Giovanni Battista Reali
Sinfonia IV (Sonate) en ré majeur – Sonate VIII
Puis la voix de Reali – d’entrée plus discrète mais non moins expressive. Comme une photo aux teintes plus pâles, plus vaporeuses en regard des pages de Vivaldi. Le clavecin en particulier s’y détache, prenant les rênes d’une marche solennelle. Suspendus à ses lèvres, les deux violons se blottissent l’un contre l’autre dans les segments les plus éthérés. Mais la vivacité sera aussi au rendez-vous, à travers d’incroyables duels sonores aux accents universels, menant presque du côté du folklore irlandais. Ne parlions-nous pas de conquérir l’Europe ? Une même espièglerie guidera les interprètes dans la Sonate VIII, où de longs silences intriguent soudain, en rappel du caractère expérimental, hyper-créatif de ce moment baroque.

 Uccellini
Aria sopra la Bergamasca
Un demi-siècle plus tôt, Uccellini explorait déjà les possibilités de son instrument fétiche, le violon. Et s’amusait comme un chimiste dans son labo : la naïveté feinte de la basse obstinée, dans sa Bergamasca, inaugure un dialogue perpétuel qui n’est pas sans évoquer les tentatives d’un Pierre Henry aux grandes heures de l’Ircam. Bien avant la palette électronique, grâce à la diminution – technique permettant de varier un motif à l’infini en monnayant son rythme original en des valeurs de plus en plus « diminuées » –, il produit un effet de transe sans âge.

Reali
La Follia – Sonate pour violon en la mineur op. 2 n°1

Bach / Marcello
Andante du Concerto pour hautbois en ré mineur, d’après le Concerto BWV 974 de Bach

Vivaldi
La Follia
Mais le parallèle entre nos deux Vénitiens, Vivaldi et Reali, trouve son point d’orgue dans la confrontation de leurs Follia, deux sonates dressées sur une même base obstinée et un proche thème initial, qui se révèle bientôt le prétexte à une kyrielle de déploiements ébouriffants… La Follia était alors un genre en vogue issu du répertoire populaire ibérique, qui tendait à intégrer les rangs de la musique « sérieuse ». De fait, entre leurs deux gestes, des nuances se révèlent : si Vivaldi détricote son thème initial, glissant en savant fou vers des mondes nouveaux, Reali fait montre d’une approche plus classique. Au lieu d’effilocher ses motifs sur un mode mystique, il choisit de les nouer de toutes les manières, composant de virtuoses frises aussi bien que de désarmantes stases, où le temps se fige.
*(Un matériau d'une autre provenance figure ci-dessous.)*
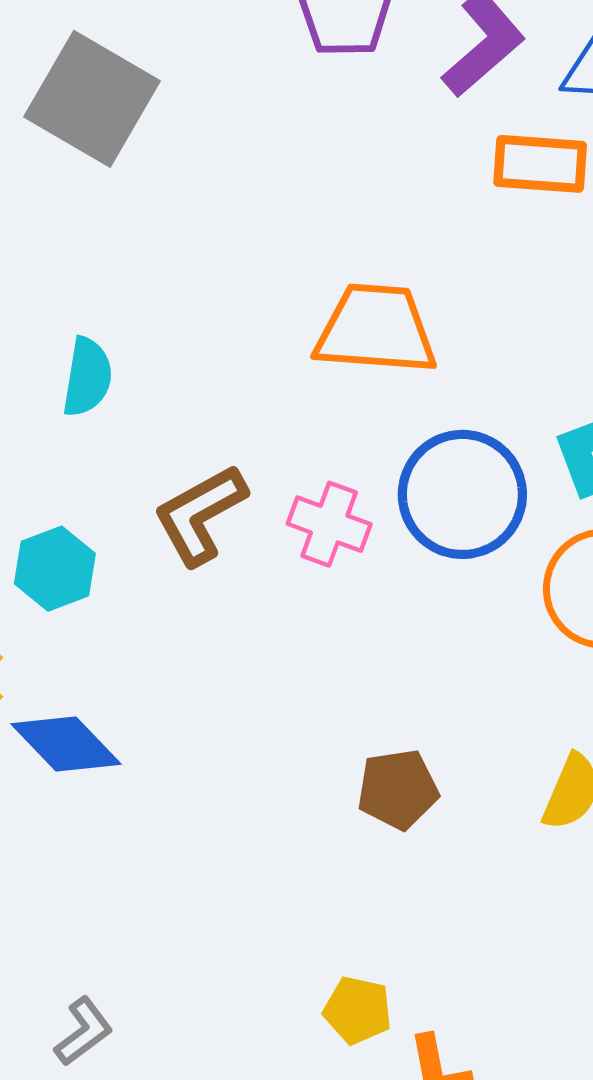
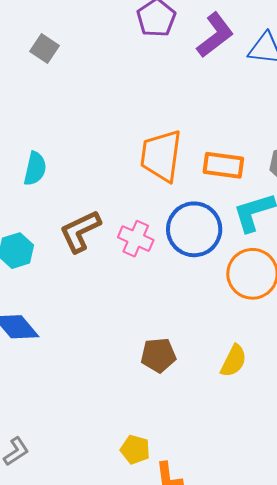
gray square: (92, 99) -> (44, 49), size x0.5
orange rectangle: (540, 164) -> (223, 165), moved
orange trapezoid: (376, 329) -> (161, 156), turned -90

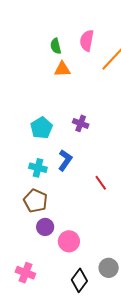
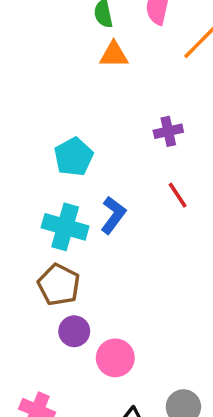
purple cross: (81, 123) -> (168, 131), moved, turned -35
cyan cross: (38, 168) -> (65, 227), size x1.4
red line: (101, 183) -> (178, 195), moved

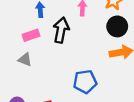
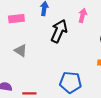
pink rectangle: (31, 35) -> (16, 19), moved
Mais d’une partition à l’autre, ces deux foliesoffrent surtout la joie de savourer l’extrême osmose qui naquit à cet instant de l’histoire musicale entre le (ou les) violons, le violoncelle, et les cordes pincées du clavecin. Sans omettre en rappel cet adage aux jeunes artistes : la limitation des moyens peut s’avérer inversement proportionnelle à l’inventivité du résultat… Au demeurant, chez Vivaldi comme Reali, nous subjugue la variété des trouvailles ciselées à partir seulement d’une écriture à trois voix.

Et entre ces deux Follia, une autre stase, via la transcription pour clavecin seul que livra Bach autour de 1708 du Concerto pour hautbois et cordes en ré mineur de Marcello. Comme pour ne pas oublier que le clavecin, par-delà l’appui fondamental qu’il propose aux cordes, possède aussi sa voix propre, chantante – polymorphe. Humour du hasard : cette pièce fut longtemps attribuée par erreur… à Vivaldi.